Dlaczego Fani FIFA w temacie PES próbują za wszelką cenę powiedzieć nam, że PES 2012 jest słaby? Nie rozumiem tego. Tak mi trochę zalatuje kompleksami w stosunku do produkcji KONAMI. Wygląda to tak, jakby wielu z nich nie może znieść, że PES 2012 jest dobry. Zakodowali jego po wersjach 2008/09/10 jako grę słabą i teraz nie mogą zdzierżyć zmiany sytuacji z nowymi odsłonami. Pes ma być słaby jak on może być dobry? No nie? Przecież był słaby?
@Pajgi
Tutaj dochodzimy do sedna sprawy o którym mówił Seabass. Mówisz gdyby ustawić czas na 90 to gra konkurencyjna byłaby lepsza. Problem polega na tym, że nikt takiego czasu nie ustawi, a te 90 minut trzeba włożyć w 10. To jest sztuka by właśnie w 10 min oddać mecz, który trwa 90. Tutaj PES zdecydowanie wygrywa. To właśnie mówił Sebass z jakiś z wywiadów. Gdyby w FIFA ustawiło się czas na 90 to była by lepsza pod względem symulacji, ale tak nie jest bo mecz ustawia się na 10 -15 min. Piszesz dalej o przypadku w PES, który tobie nie odpowiada. Mi w ogóle nie odpowiada przewidywalność w grze konkurencyjnej. Co to za gra w, której gracz czuje czy warto uderzyć czy nie bo i tak bramkarz z okna czy z dystansu wyjmie.
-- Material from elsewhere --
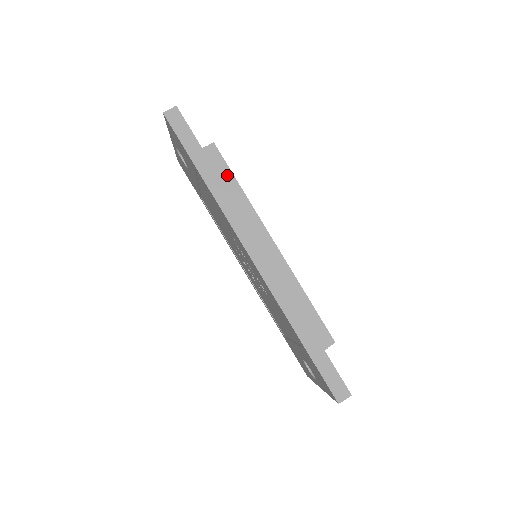
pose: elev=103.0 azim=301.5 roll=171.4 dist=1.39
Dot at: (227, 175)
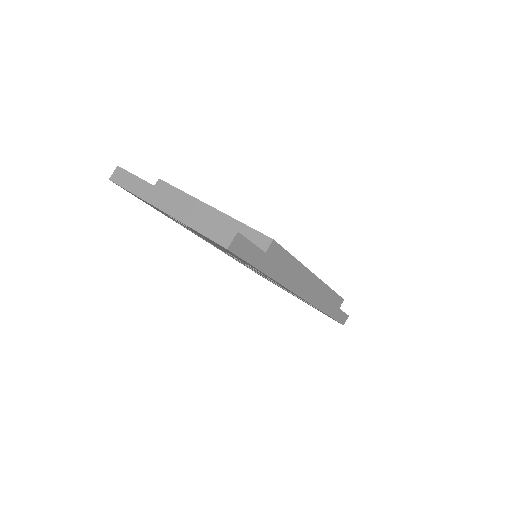
Dot at: (286, 258)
Po co się spinać? Podejść wykończyć z pięciu metrów i lecimy dalej. Jeżeli nie uznajesz przypadków w grze to jest jedno znaczne, że jesteś zwolennikiem czystych wyrachowanych schematów bo tylko one tobie gwarantują wynik. Nie pogodzisz się z tym, że bramkarz twój ma słaby dzień i jest na niebieskiej strzałce. Wychodzisz z założenia, że wszyscy twoi piłkarze w każdy dzień mają taką samą formę. Dalej wychodzisz z założenia, że twój bramkarz jest nadczłowiekiem i tylko strzał do pustej bramki jest w stanie go pokonać. Wtedy właśnie trzeba tylko opanować dobre sprawdzone schemaciki i tniesz każdego gracza jednego po drugim.